(Document structure recognition data)
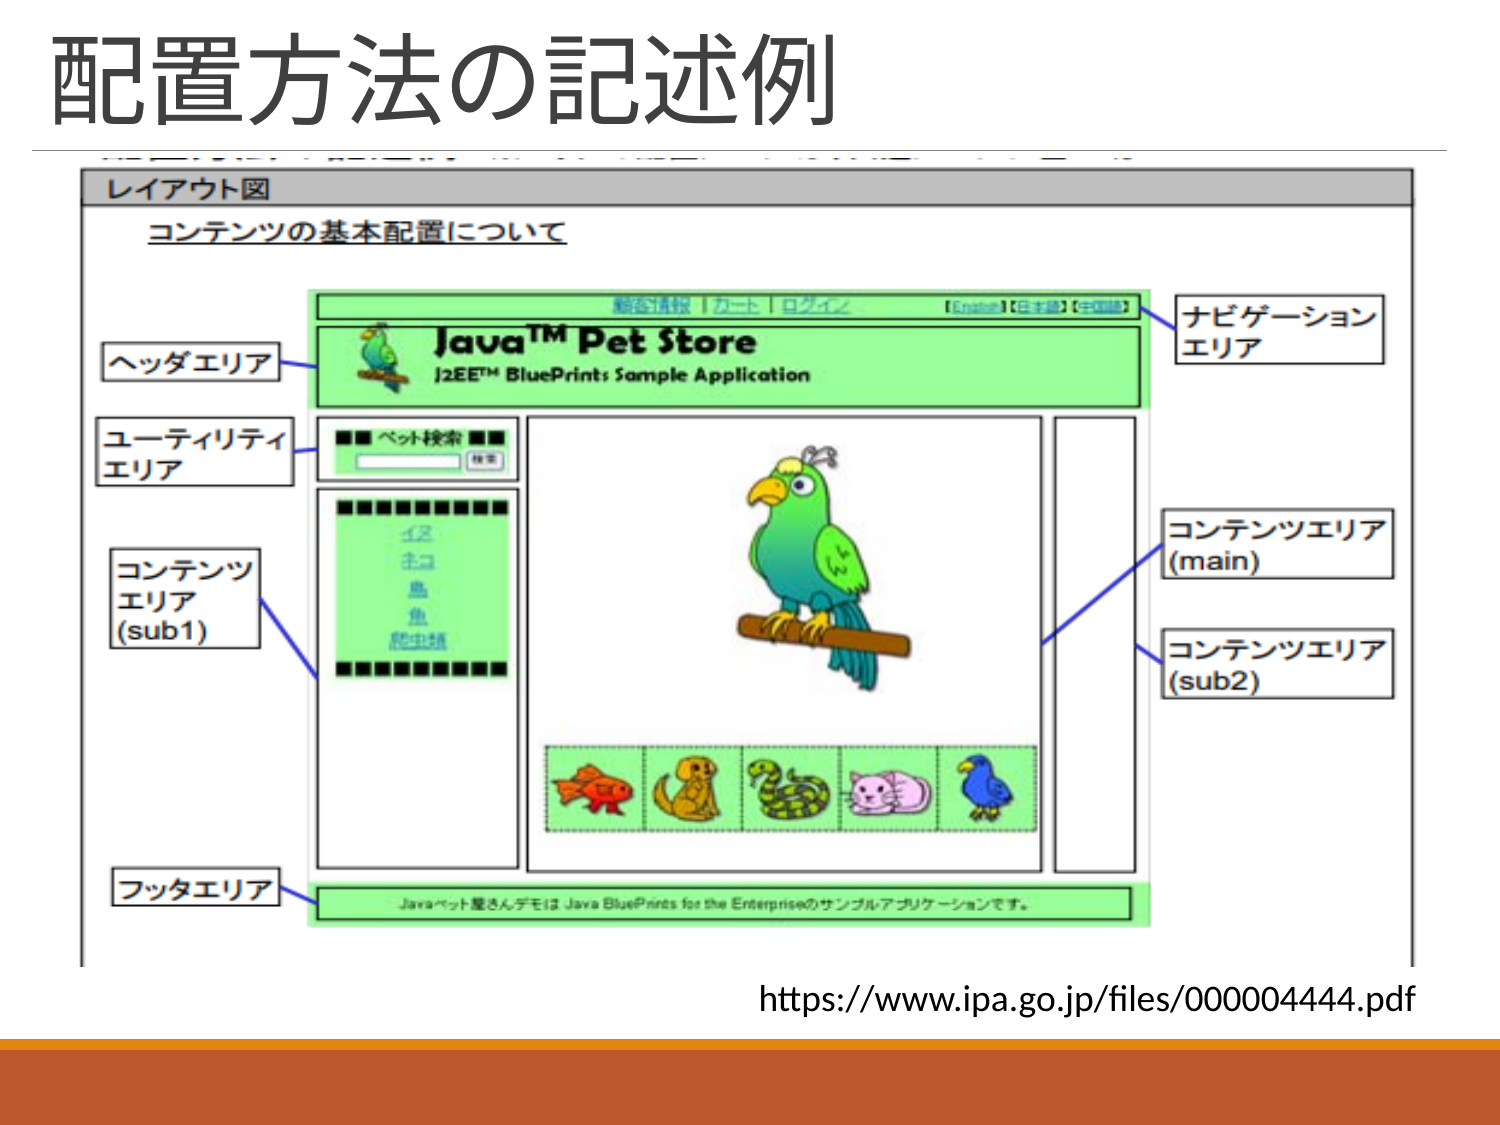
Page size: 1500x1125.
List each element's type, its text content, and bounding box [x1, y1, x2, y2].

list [69, 157, 1431, 968]
title 配置方法の記述例 [32, 13, 1448, 146]
text_box https://www.ipa.go.jp/files/000004444.pdf [743, 976, 1432, 1027]
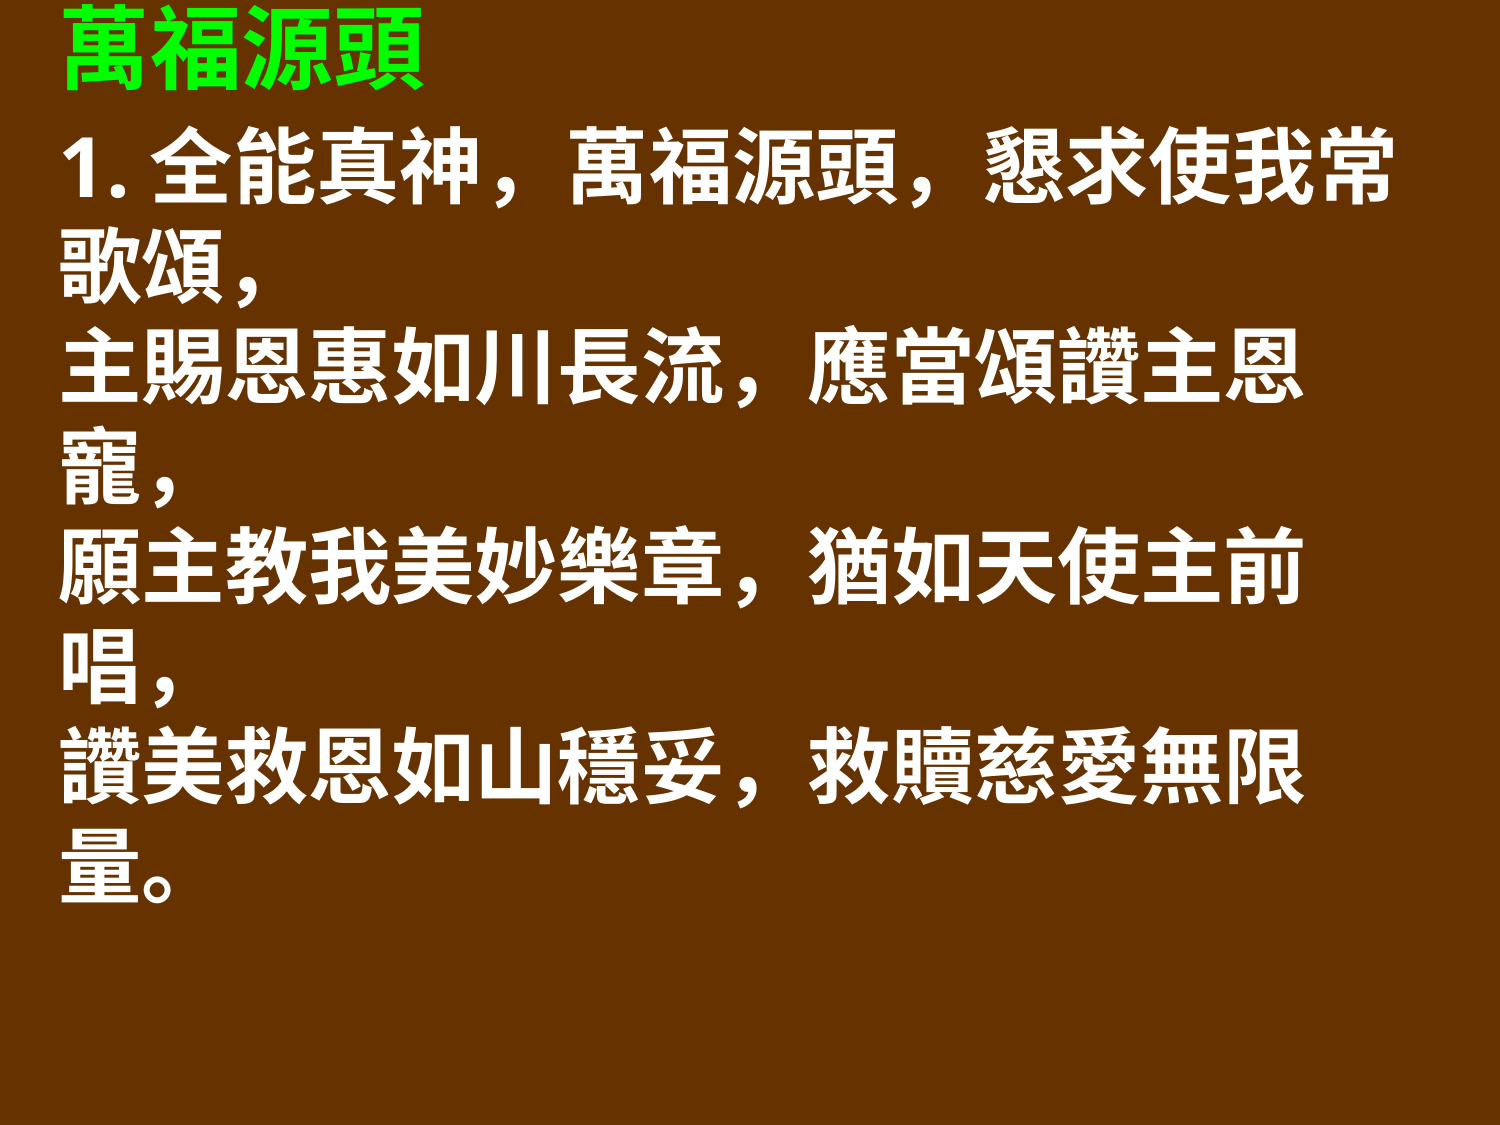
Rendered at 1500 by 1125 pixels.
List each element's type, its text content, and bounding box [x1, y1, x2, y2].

text_box 萬福源頭 1.全能真神，萬福源頭，懇求使我常歌頌， 主賜恩惠如川長流，應當頌讚主恩寵， 願主教我美妙樂章，猶如天使主前唱， 讚美救恩如山穩妥，救贖慈愛無限量。 2.我要立石記主恩典，蒙主幫助到如今， 尚望恩主一直引導，安抵天家蒙福蔭， 耶穌看我如羊失群，遠離父家走迷途， 主來救我脫離危險，流出寶血洗罪污。 [24, 0, 1463, 1125]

*WHAT TO DO*. A faithful copy of the data above is wanted, with every image left out.

*ANSWER FOR THE TASK*.
Page size: 1500x1125.
List each element's type, its text content, and bounding box [x1, y1, x2, y2].

list [69, 157, 1431, 968]
title 配置方法の記述例 [32, 13, 1448, 146]
text_box https://www.ipa.go.jp/files/000004444.pdf [743, 976, 1432, 1027]
Rendered at 1500 by 1125 pixels.
List each element's type, its text content, and bounding box [x1, y1, x2, y2].

text_box 萬福源頭 1.全能真神，萬福源頭，懇求使我常歌頌， 主賜恩惠如川長流，應當頌讚主恩寵， 願主教我美妙樂章，猶如天使主前唱， 讚美救恩如山穩妥，救贖慈愛無限量。 2.我要立石記主恩典，蒙主幫助到如今， 尚望恩主一直引導，安抵天家蒙福蔭， 耶穌看我如羊失群，遠離父家走迷途， 主來救我脫離危險，流出寶血洗罪污。 [24, 0, 1463, 1125]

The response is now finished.